Increase performance with SO_REUSEPORT in NGINX 1.9.1
- Transfer
NGINX version 1.9.1 has a new feature that allows you to use the socket option
(In NGINX Plus, this functionality will appear in Release 7, which will be released later this year.)
The option
As shown in the figure, without

With the option

This allows for multi-core systems to reduce blocking when multiple workflows simultaneously accept connections. However, this also means that when one of the workflows is blocked on some long operation, this will affect not only the connections that it is already processing, but also those that are still waiting in the queue.
For inclusion
Testing performance with
Measurements were performed using wrk using 4 NGINX workflows on a 36 nuclear AWS instance. To minimize network overhead, the client and server worked through a loopback interface, and NGINX was configured to return a string

Measurements were also taken when the client and server were running on different machines and an html file was requested. As can be seen from the table,
In these tests, the request frequency was extremely high, while they did not require any complex processing. Various observations confirm that the greatest effect of using the option is
Thanks to Sepherosa Ziehau and Yingqi Lu, each of whom proposed their own solution for working
SO_REUSEPORT
, which is available in modern versions of operating systems, such as DragonFly BSD and Linux (kernels 3.9 and newer). This option allows you to open multiple listening sockets at the same address and port at once. In this case, the kernel will distribute incoming connections between them. (In NGINX Plus, this functionality will appear in Release 7, which will be released later this year.)
The option
SO_REUSEPORT
has many potential applications for solving various problems. So, some applications can use it to update executable code on the fly (NGINX always had this opportunitysince time immemorial, using a different mechanism). In NGINX, enabling this option increases performance in some cases by reducing locks on locks. As shown in the figure, without
SO_REUSEPORT
one listening socket is divided between many workflows and each of them is trying to accept new connections from it:
With the option
SO_REUSEPORT
, we have many listening sockets, one for each workflow. The kernel of the operating system distributes to which one the new connection will get (and thereby which of the work processes will eventually receive it):
This allows for multi-core systems to reduce blocking when multiple workflows simultaneously accept connections.

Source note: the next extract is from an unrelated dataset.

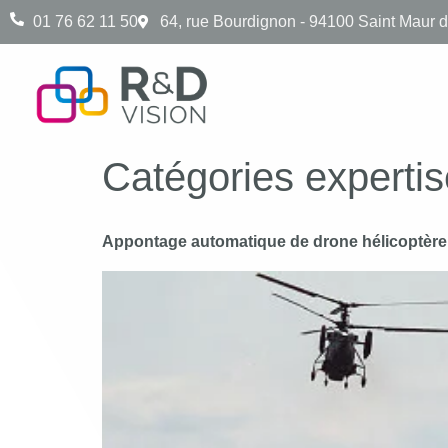
01 76 62 11 50
64, rue Bourdignon - 94100 Saint Maur 
Catégories expertis
Appontage automatique de drone hélicoptère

However, this also means that when one of the workflows is blocked on some long operation, this will affect not only the connections that it is already processing, but also those that are still waiting in the queue.
Configuration
For inclusion
SO_REUSEPORT
in the modules http
or it is stream
enough to specify the reuseport
directive parameter listen
, as shown in the example:http {
server {
listen 80 reuseport;
server_name example.org;
...
}
}
stream {
server {
listen 12345 reuseport;
...
}
}
reuseport
In this case, the
indication automatically disables accept_mutex
for this socket, since in this mode the mutex is not needed.Testing performance with reuseport
Measurements were performed using wrk using 4 NGINX workflows on a 36 nuclear AWS instance. To minimize network overhead, the client and server worked through a loopback interface, and NGINX was configured to return a string
OK
. Three configurations were compared: c accept_mutex on
(default), c, accept_mutex off
and c reuseport
. As you can see in the diagram, the inclusion reuseport
of 2-3 times increases the number of requests per second and reduces delays, as well as their fluctuation.
Measurements were also taken when the client and server were running on different machines and an html file was requested. As can be seen from the table,
reuseport
there is a decrease in delays similar to the previous measurement, and their spread is reduced even more (almost an order of magnitude). Other tests also show good results from using the option. With the use of the reuseport
load was distributed evenly among the work processes. With the directive turned on accept_mutex
, an imbalance was observed at the beginning of the test, and in the event of a shutdown, all work processes took more processor time.Latency (ms) | Latency stdev (ms) | CPU load | |
---|---|---|---|
Default | 15.65 | 26.59 | 0.3 |
accept_mutex off | 15.59 | 26.48 | 10 |
reuseport | 12.35 | 3.15 | 0.3 |
In these tests, the request frequency was extremely high, while they did not require any complex processing. Various observations confirm that the greatest effect of using the option is
reuseport
achieved when the load matches this pattern. Thus, the option is reuseport
not available for the module mail
, because mail traffic does not definitely satisfy these conditions. We recommend that everyone take their own measurements to make sure there is an effect from reuseport
, and not blindly turn on the option wherever possible. You can find some tips for testing NGINX performance from a speech by Konstantin Pavlov at the nginx.conf 2014 conference.Acknowledgments
Thanks to Sepherosa Ziehau and Yingqi Lu, each of whom proposed their own solution for working
SO_REUSEPORT
in NGINX. The NGINX team used their ideas for an implementation that we consider ideal.